– Как она не понимает, – восклицала Юлия, – что ты мучаешься из-за нее! Ну что ей стоит тебя отпустить!
– Да ведь она и отпустила меня, – говорил на это Павел.
– Нет, отпустить по-настоящему, там, внутри отпустить. Я бы на ее месте сказала тебе, что ты не виноват, что я счастлива уже тем, что счастлив ты, вот что бы я сказала.
– Она примерно это и говорит, – отвечал Павел и про себя добавлял, что этого недостаточно. Вот если бы Лиза не только пожелала ему счастья (что она, несомненно, и делала), но и признала, что он прав, – вот тогда он испытал бы облегчение. Необходимо Лизу убедить в том, что ее сознание праведности ложно, а у Павла есть все моральные основания вести себя так, как ему приятно. Разве я не этого именно хочу? И маркиз де Сад хотел того же самого.

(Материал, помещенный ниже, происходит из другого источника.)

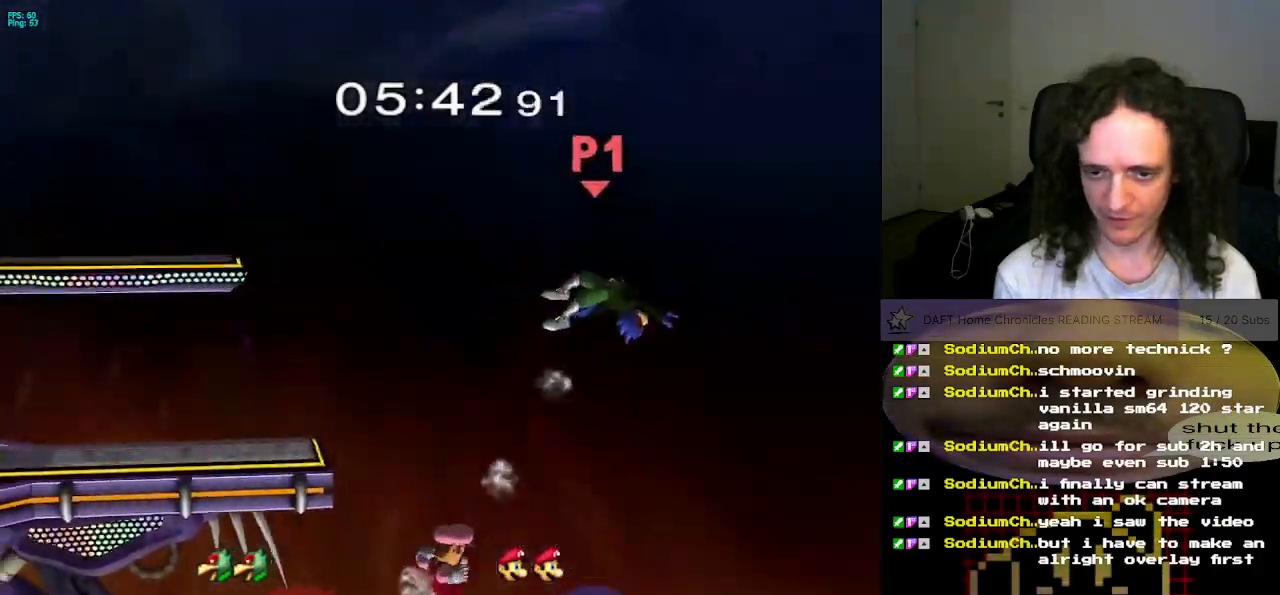
{"buttons": [], "left_stick": "left", "right_stick": "center", "events": [[183, "X", "down"], [233, "X", "up"], [233, "left_stick", "up-left"], [334, "B", "down"], [384, "left_stick", "left"], [434, "B", "up"]]}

Метод борьбы с рабством был продиктован структурой христианского общества. Первым атакуют тот бастион, что представляет средоточие христианской догмы. Таким бастионом в христианской культуре является женский образ. Христианство воплощает свою мораль в образе Богоматери – на уровне веры, в культе Прекрасной Дамы – на уровне культуры, и в институте семьи – на уровне быта. Эти три образа христианская культура сливает в единый образ – его и надо атаковать во имя личной свободы. Богоматерь должна пасть – причем пасть в кровать, Прекрасной Дамой следует овладеть, а жену – передать для наслаждения другому. Утилитарное потребление христианского образа есть акт освобождения, который предлагает маркиз человечеству. Совокупления носят ритуальный характер, они являются авангардным произведением искусства – хеппенингом или перформансом, зовущим к прогрессу. Либертен не просто совокупляется – он своим членом атакует бастионы реакционной морали. Рецепт этот пришелся человечеству по вкусу – приятно сознавать, что, будучи скотиной, ты выполняешь духовную миссию. Христианская мораль учит испытывать стыд за свою животную природу, но маркиз говорит обратное: чем более ты проявишь себя животным, тем вернее станешь свободной личностью. Совокупляясь беспрерывно и оригинальными методами, либертен наносит удар за ударом по христианской морали, разрушает рабские стереотипы. Одновременно он разрушил представления о долге, любви, верности, защите – т. е. он разрушил не общественную мораль, но то, что является стержнем человеческого достоинства.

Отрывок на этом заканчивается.